With version 2.0 I introduced dark and light mode. This is not intended to be a gimmick, but to support the accessibility of the site. And I tend to read blog posts at night, and if there is no dark mode then I leave the tab for later, and we all know how that ends.

Dark and light mode respects the user agent or operating system settings using the prefers-color-scheme CSS media feature.

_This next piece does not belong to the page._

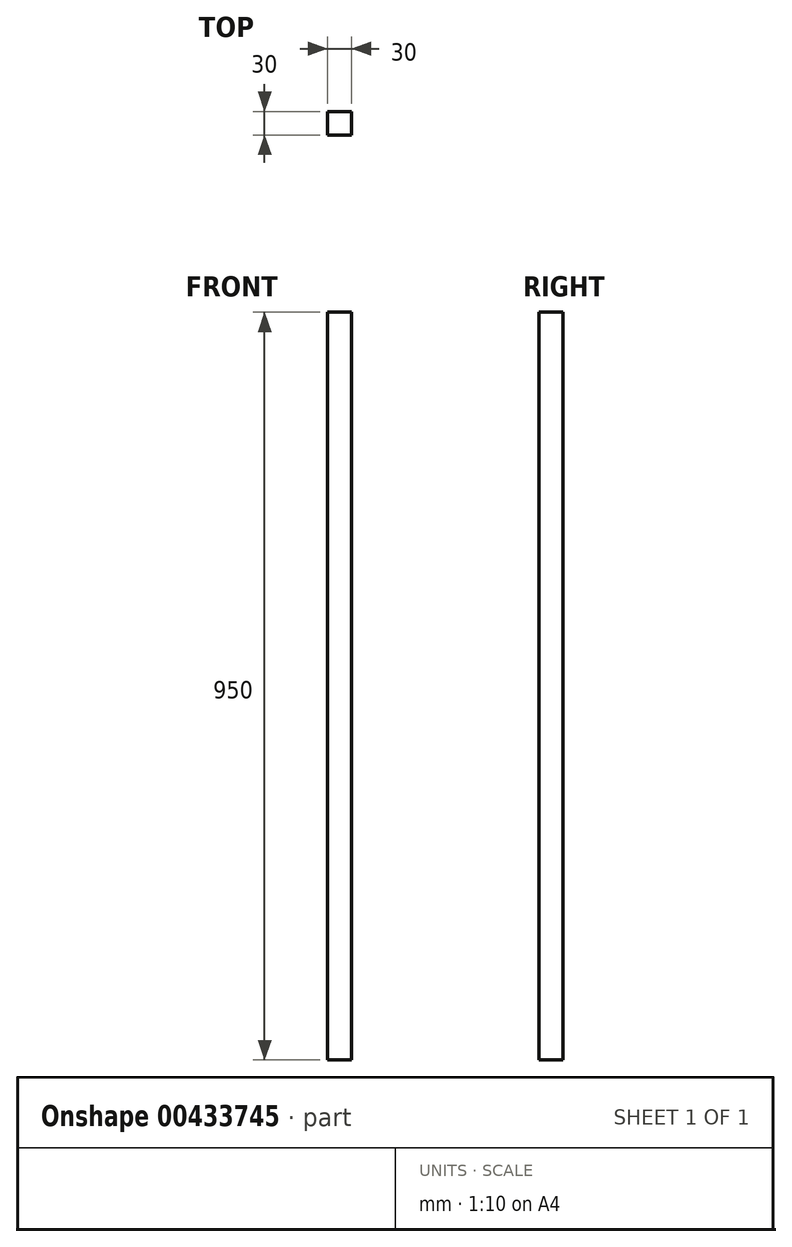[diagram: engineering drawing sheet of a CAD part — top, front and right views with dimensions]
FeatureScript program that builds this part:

But there is also a switch in the <footer>.

If you want to change something here, for example replace the button with a sun/moon icon, make sure to preserve accessibility.

The accessible name (“Theme dark” or “Theme light”) is put together by aria-labelledby="theme-switcher-label" resolving to “Theme” and the <button>s “light” and “dark”.

If your site is in another language, you can adjust those values in _data/meta.js, for both the content of the <button>s and their aria-label.

If you remove the “light” and “dark” <button> and you don’t use the heading with the ID theme-switcher-label, the value for the accessible name must be obtained differently.

If you find any accessibility issues, please let me know.

What can be deleted

Everything, of course
This is still meant to be a starter, even though it grew to be more like a template.
If you want to keep the defaults, but get rid of the example content, delete the following files and archives:

  • github.js in src/_data/
  • builtwith.json in src/_data/
  • all files in src/posts
  • the directory and all files in src/docs
  • all pages in src/pages, though you might want to keep index.njk as a starting point
  • You can delete screenshots, blog and gallery in src/assets/images.
    Keep the favicon and template folders though.

If you don’t want to feature any code examples, you may delete the whole stylesheet for syntax highlighting: src/assets/css/blocks/code.css.
In general, any CSS block in there is optional.